-- Instructions for the task --
Select from the data all lines with the word "middle".

-- Records for the exercise --
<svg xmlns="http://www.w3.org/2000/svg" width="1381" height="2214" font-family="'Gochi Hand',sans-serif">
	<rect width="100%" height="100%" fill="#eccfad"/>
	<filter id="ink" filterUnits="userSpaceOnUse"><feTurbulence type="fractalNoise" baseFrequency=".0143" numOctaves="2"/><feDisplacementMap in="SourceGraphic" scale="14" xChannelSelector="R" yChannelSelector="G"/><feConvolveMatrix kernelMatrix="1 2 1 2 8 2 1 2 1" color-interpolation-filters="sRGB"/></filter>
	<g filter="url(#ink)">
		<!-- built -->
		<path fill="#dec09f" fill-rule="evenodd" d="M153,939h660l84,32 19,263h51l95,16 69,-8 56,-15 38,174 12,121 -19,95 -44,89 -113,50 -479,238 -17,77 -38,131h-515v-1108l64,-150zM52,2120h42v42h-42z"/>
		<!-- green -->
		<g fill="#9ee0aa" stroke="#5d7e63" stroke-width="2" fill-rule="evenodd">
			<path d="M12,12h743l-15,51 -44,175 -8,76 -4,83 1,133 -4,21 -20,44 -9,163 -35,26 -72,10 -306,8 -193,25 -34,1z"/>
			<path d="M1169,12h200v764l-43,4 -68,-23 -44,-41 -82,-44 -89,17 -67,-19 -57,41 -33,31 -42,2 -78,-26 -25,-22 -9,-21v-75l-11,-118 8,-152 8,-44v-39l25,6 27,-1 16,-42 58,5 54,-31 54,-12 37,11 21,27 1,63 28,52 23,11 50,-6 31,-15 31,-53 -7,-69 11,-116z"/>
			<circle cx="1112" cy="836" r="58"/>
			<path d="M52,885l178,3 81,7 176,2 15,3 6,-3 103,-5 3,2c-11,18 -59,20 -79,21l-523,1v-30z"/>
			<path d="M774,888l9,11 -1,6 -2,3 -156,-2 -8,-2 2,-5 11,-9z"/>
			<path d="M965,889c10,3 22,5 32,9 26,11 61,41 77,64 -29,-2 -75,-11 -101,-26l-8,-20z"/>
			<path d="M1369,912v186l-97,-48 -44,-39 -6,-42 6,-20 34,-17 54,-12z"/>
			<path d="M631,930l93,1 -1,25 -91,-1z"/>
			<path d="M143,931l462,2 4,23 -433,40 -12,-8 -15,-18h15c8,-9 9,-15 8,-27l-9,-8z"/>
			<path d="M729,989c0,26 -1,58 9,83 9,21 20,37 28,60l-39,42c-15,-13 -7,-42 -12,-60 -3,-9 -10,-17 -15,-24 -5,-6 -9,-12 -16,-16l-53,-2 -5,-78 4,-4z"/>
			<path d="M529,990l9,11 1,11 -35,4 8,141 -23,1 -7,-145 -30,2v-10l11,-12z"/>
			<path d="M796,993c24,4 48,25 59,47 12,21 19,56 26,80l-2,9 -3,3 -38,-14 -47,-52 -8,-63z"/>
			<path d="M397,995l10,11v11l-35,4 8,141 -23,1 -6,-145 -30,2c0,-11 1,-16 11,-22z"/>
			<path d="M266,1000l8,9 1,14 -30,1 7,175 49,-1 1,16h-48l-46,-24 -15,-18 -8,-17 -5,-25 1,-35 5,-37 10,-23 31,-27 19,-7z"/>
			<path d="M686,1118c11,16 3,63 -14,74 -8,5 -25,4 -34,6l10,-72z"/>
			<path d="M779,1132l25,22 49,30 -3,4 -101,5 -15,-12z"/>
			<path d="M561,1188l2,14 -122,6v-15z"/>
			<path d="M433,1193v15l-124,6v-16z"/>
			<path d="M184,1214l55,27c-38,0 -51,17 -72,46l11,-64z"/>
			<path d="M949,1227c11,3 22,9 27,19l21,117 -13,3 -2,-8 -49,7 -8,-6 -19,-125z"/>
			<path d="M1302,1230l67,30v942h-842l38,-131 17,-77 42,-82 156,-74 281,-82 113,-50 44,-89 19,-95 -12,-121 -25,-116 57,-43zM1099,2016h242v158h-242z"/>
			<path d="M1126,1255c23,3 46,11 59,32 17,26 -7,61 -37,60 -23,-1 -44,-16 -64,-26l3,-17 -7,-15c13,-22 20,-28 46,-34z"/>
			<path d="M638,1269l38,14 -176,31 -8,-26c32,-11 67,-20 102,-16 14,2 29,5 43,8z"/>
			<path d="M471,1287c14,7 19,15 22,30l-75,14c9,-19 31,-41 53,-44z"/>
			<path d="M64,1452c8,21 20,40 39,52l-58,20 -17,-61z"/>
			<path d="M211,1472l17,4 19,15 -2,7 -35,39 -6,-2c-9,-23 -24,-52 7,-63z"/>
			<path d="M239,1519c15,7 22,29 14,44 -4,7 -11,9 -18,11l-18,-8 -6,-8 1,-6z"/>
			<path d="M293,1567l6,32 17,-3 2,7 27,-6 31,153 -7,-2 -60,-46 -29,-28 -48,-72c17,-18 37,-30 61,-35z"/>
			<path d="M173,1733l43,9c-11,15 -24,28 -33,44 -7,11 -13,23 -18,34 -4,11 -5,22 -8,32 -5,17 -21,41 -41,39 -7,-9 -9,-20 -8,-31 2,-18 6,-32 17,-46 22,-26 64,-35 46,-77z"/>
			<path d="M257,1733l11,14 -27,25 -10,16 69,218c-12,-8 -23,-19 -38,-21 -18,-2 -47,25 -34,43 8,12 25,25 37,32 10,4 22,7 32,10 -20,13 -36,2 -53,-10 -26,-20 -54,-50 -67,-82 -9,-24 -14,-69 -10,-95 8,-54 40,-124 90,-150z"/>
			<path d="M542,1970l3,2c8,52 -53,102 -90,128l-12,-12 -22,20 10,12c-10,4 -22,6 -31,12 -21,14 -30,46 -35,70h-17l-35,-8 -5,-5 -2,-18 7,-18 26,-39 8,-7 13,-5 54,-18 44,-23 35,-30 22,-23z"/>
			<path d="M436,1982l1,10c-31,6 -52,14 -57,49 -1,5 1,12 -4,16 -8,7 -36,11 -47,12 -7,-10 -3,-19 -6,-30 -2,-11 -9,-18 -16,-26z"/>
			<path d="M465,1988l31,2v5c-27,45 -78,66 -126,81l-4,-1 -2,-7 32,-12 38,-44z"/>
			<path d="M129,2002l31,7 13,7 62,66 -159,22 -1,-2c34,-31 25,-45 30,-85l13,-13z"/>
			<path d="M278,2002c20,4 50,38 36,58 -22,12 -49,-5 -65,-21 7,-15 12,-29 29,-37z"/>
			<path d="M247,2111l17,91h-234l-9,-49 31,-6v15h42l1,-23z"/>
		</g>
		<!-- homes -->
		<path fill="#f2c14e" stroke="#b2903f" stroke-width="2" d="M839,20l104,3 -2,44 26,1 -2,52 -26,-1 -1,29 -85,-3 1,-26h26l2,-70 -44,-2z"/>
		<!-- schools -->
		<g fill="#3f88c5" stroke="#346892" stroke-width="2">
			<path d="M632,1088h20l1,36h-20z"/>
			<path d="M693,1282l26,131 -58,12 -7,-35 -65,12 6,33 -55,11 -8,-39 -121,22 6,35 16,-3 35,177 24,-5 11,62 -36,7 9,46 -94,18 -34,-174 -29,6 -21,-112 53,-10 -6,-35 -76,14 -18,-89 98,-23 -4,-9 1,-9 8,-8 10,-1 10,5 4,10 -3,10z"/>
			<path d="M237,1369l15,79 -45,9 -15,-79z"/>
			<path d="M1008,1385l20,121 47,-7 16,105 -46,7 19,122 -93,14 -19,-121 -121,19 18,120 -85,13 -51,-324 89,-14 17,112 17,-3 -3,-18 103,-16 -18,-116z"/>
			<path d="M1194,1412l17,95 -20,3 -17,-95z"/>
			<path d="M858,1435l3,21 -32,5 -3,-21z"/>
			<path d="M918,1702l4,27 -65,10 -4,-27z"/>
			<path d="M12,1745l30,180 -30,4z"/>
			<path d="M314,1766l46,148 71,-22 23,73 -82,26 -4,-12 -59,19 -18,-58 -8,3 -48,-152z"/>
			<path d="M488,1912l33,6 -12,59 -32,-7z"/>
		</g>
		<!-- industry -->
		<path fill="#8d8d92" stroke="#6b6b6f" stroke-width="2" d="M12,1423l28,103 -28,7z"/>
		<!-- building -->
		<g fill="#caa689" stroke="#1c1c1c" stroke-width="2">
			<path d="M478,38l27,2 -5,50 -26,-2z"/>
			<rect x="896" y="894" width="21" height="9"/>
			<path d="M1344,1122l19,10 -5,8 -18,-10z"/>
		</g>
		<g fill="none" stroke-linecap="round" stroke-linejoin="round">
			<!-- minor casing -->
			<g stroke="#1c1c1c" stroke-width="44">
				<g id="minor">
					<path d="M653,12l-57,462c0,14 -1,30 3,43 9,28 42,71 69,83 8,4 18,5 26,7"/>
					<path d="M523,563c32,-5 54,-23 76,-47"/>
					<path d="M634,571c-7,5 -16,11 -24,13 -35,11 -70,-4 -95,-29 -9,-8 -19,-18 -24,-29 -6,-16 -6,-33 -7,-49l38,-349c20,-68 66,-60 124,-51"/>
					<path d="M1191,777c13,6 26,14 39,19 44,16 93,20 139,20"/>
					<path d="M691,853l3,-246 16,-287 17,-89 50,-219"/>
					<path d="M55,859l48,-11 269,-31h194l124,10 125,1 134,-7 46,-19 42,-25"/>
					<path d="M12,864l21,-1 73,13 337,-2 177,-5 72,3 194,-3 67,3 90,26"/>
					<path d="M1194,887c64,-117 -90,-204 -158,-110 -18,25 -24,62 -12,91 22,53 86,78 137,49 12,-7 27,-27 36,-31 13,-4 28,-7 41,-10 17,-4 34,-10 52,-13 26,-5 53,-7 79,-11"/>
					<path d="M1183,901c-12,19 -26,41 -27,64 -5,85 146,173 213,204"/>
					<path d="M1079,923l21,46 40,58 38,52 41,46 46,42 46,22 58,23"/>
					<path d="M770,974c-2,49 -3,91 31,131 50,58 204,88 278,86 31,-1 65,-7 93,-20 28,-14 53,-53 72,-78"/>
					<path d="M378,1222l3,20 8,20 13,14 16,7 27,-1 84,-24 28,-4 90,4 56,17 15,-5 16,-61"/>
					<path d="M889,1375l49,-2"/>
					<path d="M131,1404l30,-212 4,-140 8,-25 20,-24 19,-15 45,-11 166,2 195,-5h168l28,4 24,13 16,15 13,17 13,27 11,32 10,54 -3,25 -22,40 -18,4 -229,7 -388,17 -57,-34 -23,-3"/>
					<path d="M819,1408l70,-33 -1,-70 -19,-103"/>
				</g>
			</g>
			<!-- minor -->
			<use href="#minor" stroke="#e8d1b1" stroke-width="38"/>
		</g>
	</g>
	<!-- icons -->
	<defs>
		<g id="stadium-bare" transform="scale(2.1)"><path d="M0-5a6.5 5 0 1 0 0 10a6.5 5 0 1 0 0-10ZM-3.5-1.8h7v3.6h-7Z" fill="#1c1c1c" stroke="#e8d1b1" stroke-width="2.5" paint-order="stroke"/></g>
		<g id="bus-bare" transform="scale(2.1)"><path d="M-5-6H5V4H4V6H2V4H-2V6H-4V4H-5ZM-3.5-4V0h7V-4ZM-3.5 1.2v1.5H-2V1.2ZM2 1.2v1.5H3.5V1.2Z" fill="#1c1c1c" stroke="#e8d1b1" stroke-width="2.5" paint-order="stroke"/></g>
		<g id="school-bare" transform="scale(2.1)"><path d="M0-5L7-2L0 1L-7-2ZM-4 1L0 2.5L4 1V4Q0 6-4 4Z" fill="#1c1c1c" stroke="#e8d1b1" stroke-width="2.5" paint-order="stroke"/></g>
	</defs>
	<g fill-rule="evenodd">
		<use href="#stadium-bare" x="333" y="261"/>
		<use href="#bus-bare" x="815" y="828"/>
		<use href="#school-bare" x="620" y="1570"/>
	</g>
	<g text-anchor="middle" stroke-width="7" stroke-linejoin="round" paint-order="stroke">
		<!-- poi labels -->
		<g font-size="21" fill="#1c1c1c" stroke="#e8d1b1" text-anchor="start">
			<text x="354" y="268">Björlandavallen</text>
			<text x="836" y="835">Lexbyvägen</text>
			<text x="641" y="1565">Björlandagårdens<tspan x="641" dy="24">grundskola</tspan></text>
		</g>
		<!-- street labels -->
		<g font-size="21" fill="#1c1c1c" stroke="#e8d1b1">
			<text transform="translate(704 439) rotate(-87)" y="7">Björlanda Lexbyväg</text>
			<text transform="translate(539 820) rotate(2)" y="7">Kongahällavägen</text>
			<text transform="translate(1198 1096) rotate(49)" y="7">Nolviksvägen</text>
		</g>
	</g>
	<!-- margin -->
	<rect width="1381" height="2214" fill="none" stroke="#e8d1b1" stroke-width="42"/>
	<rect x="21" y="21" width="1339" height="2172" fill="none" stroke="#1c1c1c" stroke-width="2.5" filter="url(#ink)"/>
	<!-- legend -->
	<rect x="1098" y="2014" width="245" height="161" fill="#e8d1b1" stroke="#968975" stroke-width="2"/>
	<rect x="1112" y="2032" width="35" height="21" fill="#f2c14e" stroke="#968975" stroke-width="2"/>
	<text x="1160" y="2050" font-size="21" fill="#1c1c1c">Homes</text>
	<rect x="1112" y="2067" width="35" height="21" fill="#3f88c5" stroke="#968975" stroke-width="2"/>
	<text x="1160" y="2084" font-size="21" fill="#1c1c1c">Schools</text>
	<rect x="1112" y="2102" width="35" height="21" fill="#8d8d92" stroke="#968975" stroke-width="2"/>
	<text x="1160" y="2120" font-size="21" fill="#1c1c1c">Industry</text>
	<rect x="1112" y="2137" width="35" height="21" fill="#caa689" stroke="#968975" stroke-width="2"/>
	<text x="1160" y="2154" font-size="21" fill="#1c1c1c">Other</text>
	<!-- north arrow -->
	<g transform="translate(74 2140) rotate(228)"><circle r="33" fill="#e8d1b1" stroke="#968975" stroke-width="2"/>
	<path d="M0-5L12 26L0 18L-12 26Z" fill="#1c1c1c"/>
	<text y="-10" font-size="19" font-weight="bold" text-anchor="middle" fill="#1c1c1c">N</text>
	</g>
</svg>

-- Exercise solution --
	<g text-anchor="middle" stroke-width="7" stroke-linejoin="round" paint-order="stroke">
	<text y="-10" font-size="19" font-weight="bold" text-anchor="middle" fill="#1c1c1c">N</text>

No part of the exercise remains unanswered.